_Assigned task_
From the first line of the records below through the line with "### Data Sources", output each line exactly; skip the pictures.

(Stored data entries)
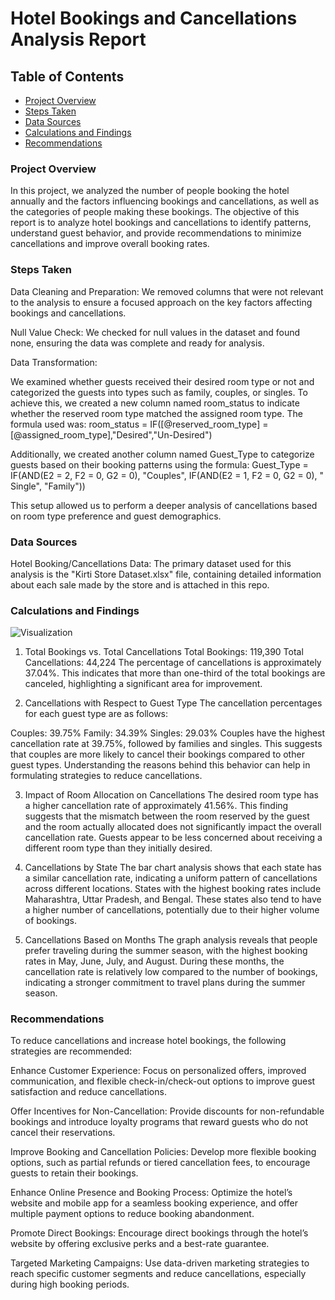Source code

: # Hotel Bookings and Cancellations Analysis Report

## Table of Contents

- [Project Overview](#project-overview)
- [Steps Taken](#steps-taken)
- [Data Sources](#data-sources)
- [Calculations and Findings](#calculations-and-findings)
- [Recommendations](#recommendations)

### Project Overview

In this project, we analyzed the number of people booking the hotel annually and the factors influencing bookings and cancellations, as well as the categories of people making these bookings. The objective of this report is to analyze hotel bookings and cancellations to identify patterns, understand guest behavior, and provide recommendations to minimize cancellations and improve overall booking rates.

### Steps Taken

Data Cleaning and Preparation: We removed columns that were not relevant to the analysis to ensure a focused approach on the key factors affecting bookings and cancellations.

Null Value Check: We checked for null values in the dataset and found none, ensuring the data was complete and ready for analysis.

Data Transformation:

We examined whether guests received their desired room type or not and categorized the guests into types such as family, couples, or singles.
To achieve this, we created a new column named room_status to indicate whether the reserved room type matched the assigned room type. The formula used was:
room_status = IF([@reserved_room_type] = [@assigned_room_type],"Desired","Un-Desired")

Additionally, we created another column named Guest_Type to categorize guests based on their booking patterns using the formula:
Guest_Type = IF(AND(E2 = 2, F2 = 0, G2 = 0), "Couples", IF(AND(E2 = 1, F2 = 0, G2 = 0), "Single", "Family"))

This setup allowed us to perform a deeper analysis of cancellations based on room type preference and guest demographics.

### Data Sources

Hotel Booking/Cancellations Data: The primary dataset used for this analysis is the "Kirti Store Dataset.xlsx" file, containing detailed information about each sale made by the store and is attached in this repo.

### Calculations and Findings

![Visualization](https://github.com/user-attachments/assets/02b46d5e-ecca-4369-a257-03788268b646)


1. Total Bookings vs. Total Cancellations
Total Bookings: 119,390
Total Cancellations: 44,224
The percentage of cancellations is approximately 37.04%. This indicates that more than one-third of the total bookings are canceled, highlighting a significant area for improvement.

2. Cancellations with Respect to Guest Type
The cancellation percentages for each guest type are as follows:

Couples: 39.75%
Family: 34.39%
Singles: 29.03%
Couples have the highest cancellation rate at 39.75%, followed by families and singles. This suggests that couples are more likely to cancel their bookings compared to other guest types. Understanding the reasons behind this behavior can help in formulating strategies to reduce cancellations.

3. Impact of Room Allocation on Cancellations
The desired room type has a higher cancellation rate of approximately 41.56%.
This finding suggests that the mismatch between the room reserved by the guest and the room actually allocated does not significantly impact the overall cancellation rate. Guests appear to be less concerned about receiving a different room type than they initially desired.

4. Cancellations by State
The bar chart analysis shows that each state has a similar cancellation rate, indicating a uniform pattern of cancellations across different locations.
States with the highest booking rates include Maharashtra, Uttar Pradesh, and Bengal. These states also tend to have a higher number of cancellations, potentially due to their higher volume of bookings.

5. Cancellations Based on Months
The graph analysis reveals that people prefer traveling during the summer season, with the highest booking rates in May, June, July, and August.
During these months, the cancellation rate is relatively low compared to the number of bookings, indicating a stronger commitment to travel plans during the summer season.

### Recommendations
To reduce cancellations and increase hotel bookings, the following strategies are recommended:

Enhance Customer Experience: Focus on personalized offers, improved communication, and flexible check-in/check-out options to improve guest satisfaction and reduce cancellations.

Offer Incentives for Non-Cancellation: Provide discounts for non-refundable bookings and introduce loyalty programs that reward guests who do not cancel their reservations.

Improve Booking and Cancellation Policies: Develop more flexible booking options, such as partial refunds or tiered cancellation fees, to encourage guests to retain their bookings.

Enhance Online Presence and Booking Process: Optimize the hotel’s website and mobile app for a seamless booking experience, and offer multiple payment options to reduce booking abandonment.

Promote Direct Bookings: Encourage direct bookings through the hotel’s website by offering exclusive perks and a best-rate guarantee.

Targeted Marketing Campaigns: Use data-driven marketing strategies to reach specific customer segments and reduce cancellations, especially during high booking periods.
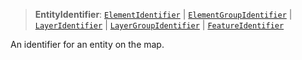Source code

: > **EntityIdentifier**: [`ElementIdentifier`](../interfaces/ElementIdentifier.md) | [`ElementGroupIdentifier`](../interfaces/ElementGroupIdentifier.md) | [`LayerIdentifier`](../interfaces/LayerIdentifier.md) | [`LayerGroupIdentifier`](../interfaces/LayerGroupIdentifier.md) | [`FeatureIdentifier`](../interfaces/FeatureIdentifier.md)

An identifier for an entity on the map.
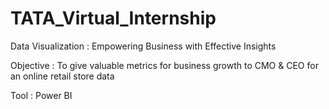 # TATA_Virtual_Internship

Data Visualization : Empowering Business with Effective Insights

Objective : To give valuable metrics for business growth to CMO & CEO for an online retail store data

Tool : Power BI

_Solved exercise_
Source code

: # Hotel Bookings and Cancellations Analysis Report

## Table of Contents

- [Project Overview](#project-overview)
- [Steps Taken](#steps-taken)
- [Data Sources](#data-sources)
- [Calculations and Findings](#calculations-and-findings)
- [Recommendations](#recommendations)

### Project Overview

In this project, we analyzed the number of people booking the hotel annually and the factors influencing bookings and cancellations, as well as the categories of people making these bookings. The objective of this report is to analyze hotel bookings and cancellations to identify patterns, understand guest behavior, and provide recommendations to minimize cancellations and improve overall booking rates.

### Steps Taken

Data Cleaning and Preparation: We removed columns that were not relevant to the analysis to ensure a focused approach on the key factors affecting bookings and cancellations.

Null Value Check: We checked for null values in the dataset and found none, ensuring the data was complete and ready for analysis.

Data Transformation:

We examined whether guests received their desired room type or not and categorized the guests into types such as family, couples, or singles.
To achieve this, we created a new column named room_status to indicate whether the reserved room type matched the assigned room type. The formula used was:
room_status = IF([@reserved_room_type] = [@assigned_room_type],"Desired","Un-Desired")

Additionally, we created another column named Guest_Type to categorize guests based on their booking patterns using the formula:
Guest_Type = IF(AND(E2 = 2, F2 = 0, G2 = 0), "Couples", IF(AND(E2 = 1, F2 = 0, G2 = 0), "Single", "Family"))

This setup allowed us to perform a deeper analysis of cancellations based on room type preference and guest demographics.

### Data Sources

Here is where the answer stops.